Эвелин села в кресло, взяла сигарету из пачки «Балкан собрейн». Она курила только в исключительных случаях и поэтому слегка поперхнулась с непривычки. Кончиками пальцев Эвелин коснулась голубого конверта. Да, реальность любит шутить с людьми. Эта самая реальность в виде письма лежала в конверте. Эвелин не собиралась перечитывать письмо: она уже знала его наизусть. Оставалось только неподвижно сидеть в кресле и ждать мужа.
СОВЕТСКИЙ СОЮЗ
Ночь была темной, лишь изредка сквозь рваную пелену облаков выглядывала луна, на мгновение освещая все призрачным неровным светом. В последние несколько часов расстреляли еще две группы, и повсюду валялись тела.
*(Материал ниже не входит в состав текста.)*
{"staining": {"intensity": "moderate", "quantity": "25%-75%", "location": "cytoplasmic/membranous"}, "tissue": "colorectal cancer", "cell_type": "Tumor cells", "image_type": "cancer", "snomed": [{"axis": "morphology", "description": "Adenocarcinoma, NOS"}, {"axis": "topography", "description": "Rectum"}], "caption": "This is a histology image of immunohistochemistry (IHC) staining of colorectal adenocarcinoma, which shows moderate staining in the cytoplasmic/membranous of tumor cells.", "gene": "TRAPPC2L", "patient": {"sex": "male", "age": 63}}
Некоторые были еще живы. К утру всех ждала неминуемая смерть, однако живые продолжали упрямо шевелиться под телами мертвых.
Один, уже почти труп, из последних сил сел. Когда-то его фамилия была Игнатьев, он был дипломатом, приговоренным к двадцати пяти годам лагерных работ за нелюбовь к товарищу Сталину. В руках его блеснул нож: этот живой труп пытался перерезать веревку. Пуля угодила Игнатьеву в живот, и его сил было явно недостаточно для того, чтобы перерезать веревку. Жить ему оставалось недолго.
Джозеф давно следил за этим человеком.
Он сам был по-прежнему привязан к трупу, который стал сейчас почти невесомым. Только одна пуля задела Джозефа, но при этом повредила челюсть, и острые осколки зубов порезали язык. Ноги при падении тоже были повреждены, и он вряд ли мог сделать хотя бы шаг. Но попытаться надо было во что бы то ни стало.